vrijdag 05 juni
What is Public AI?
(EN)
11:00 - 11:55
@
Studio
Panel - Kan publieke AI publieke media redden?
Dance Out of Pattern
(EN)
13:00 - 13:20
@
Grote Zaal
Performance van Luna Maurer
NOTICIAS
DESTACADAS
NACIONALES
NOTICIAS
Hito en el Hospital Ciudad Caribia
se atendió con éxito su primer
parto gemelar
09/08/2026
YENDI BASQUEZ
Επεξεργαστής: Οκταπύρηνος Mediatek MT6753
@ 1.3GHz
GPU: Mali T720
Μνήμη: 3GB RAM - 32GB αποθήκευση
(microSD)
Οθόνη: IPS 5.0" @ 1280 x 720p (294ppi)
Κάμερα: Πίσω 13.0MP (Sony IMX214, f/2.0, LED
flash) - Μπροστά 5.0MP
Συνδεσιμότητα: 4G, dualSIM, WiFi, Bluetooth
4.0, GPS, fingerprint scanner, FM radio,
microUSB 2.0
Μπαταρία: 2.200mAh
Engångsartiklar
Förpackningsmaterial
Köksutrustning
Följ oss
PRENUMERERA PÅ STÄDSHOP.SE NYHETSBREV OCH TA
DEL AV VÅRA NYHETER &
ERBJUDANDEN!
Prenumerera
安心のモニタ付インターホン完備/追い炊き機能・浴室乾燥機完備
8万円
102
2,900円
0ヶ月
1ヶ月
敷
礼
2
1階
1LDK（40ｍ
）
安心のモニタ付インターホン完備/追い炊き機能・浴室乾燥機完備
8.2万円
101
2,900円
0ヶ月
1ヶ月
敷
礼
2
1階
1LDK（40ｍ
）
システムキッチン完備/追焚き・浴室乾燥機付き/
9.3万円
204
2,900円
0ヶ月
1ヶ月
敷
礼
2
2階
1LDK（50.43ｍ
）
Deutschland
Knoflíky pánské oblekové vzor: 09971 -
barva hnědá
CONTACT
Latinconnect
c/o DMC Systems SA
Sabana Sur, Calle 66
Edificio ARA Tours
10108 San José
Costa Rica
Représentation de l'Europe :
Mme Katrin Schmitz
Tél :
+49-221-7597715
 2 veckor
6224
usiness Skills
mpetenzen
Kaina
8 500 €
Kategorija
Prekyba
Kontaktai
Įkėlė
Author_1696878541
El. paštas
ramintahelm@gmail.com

● TASK GOAL
Copy out every line of the material above, keeping each character, line break, and language unchanged.

● TASK SOLUTION
vrijdag 05 juni
What is Public AI?
(EN)
11:00 - 11:55
@
Studio
Panel - Kan publieke AI publieke media redden?
Dance Out of Pattern
(EN)
13:00 - 13:20
@
Grote Zaal
Performance van Luna Maurer
NOTICIAS
DESTACADAS
NACIONALES
NOTICIAS
Hito en el Hospital Ciudad Caribia
se atendió con éxito su primer
parto gemelar
09/08/2026
YENDI BASQUEZ
Επεξεργαστής: Οκταπύρηνος Mediatek MT6753
@ 1.3GHz
GPU: Mali T720
Μνήμη: 3GB RAM - 32GB αποθήκευση
(microSD)
Οθόνη: IPS 5.0" @ 1280 x 720p (294ppi)
Κάμερα: Πίσω 13.0MP (Sony IMX214, f/2.0, LED
flash) - Μπροστά 5.0MP
Συνδεσιμότητα: 4G, dualSIM, WiFi, Bluetooth
4.0, GPS, fingerprint scanner, FM radio,
microUSB 2.0
Μπαταρία: 2.200mAh
Engångsartiklar
Förpackningsmaterial
Köksutrustning
Följ oss
PRENUMERERA PÅ STÄDSHOP.SE NYHETSBREV OCH TA
DEL AV VÅRA NYHETER &
ERBJUDANDEN!
Prenumerera
安心のモニタ付インターホン完備/追い炊き機能・浴室乾燥機完備
8万円
102
2,900円
0ヶ月
1ヶ月
敷
礼
2
1階
1LDK（40ｍ
）
安心のモニタ付インターホン完備/追い炊き機能・浴室乾燥機完備
8.2万円
101
2,900円
0ヶ月
1ヶ月
敷
礼
2
1階
1LDK（40ｍ
）
システムキッチン完備/追焚き・浴室乾燥機付き/
9.3万円
204
2,900円
0ヶ月
1ヶ月
敷
礼
2
2階
1LDK（50.43ｍ
）
Deutschland
Knoflíky pánské oblekové vzor: 09971 -
barva hnědá
CONTACT
Latinconnect
c/o DMC Systems SA
Sabana Sur, Calle 66
Edificio ARA Tours
10108 San José
Costa Rica
Représentation de l'Europe :
Mme Katrin Schmitz
Tél :
+49-221-7597715
 2 veckor
6224
usiness Skills
mpetenzen
Kaina
8 500 €
Kategorija
Prekyba
Kontaktai
Įkėlė
Author_1696878541
El. paštas
ramintahelm@gmail.com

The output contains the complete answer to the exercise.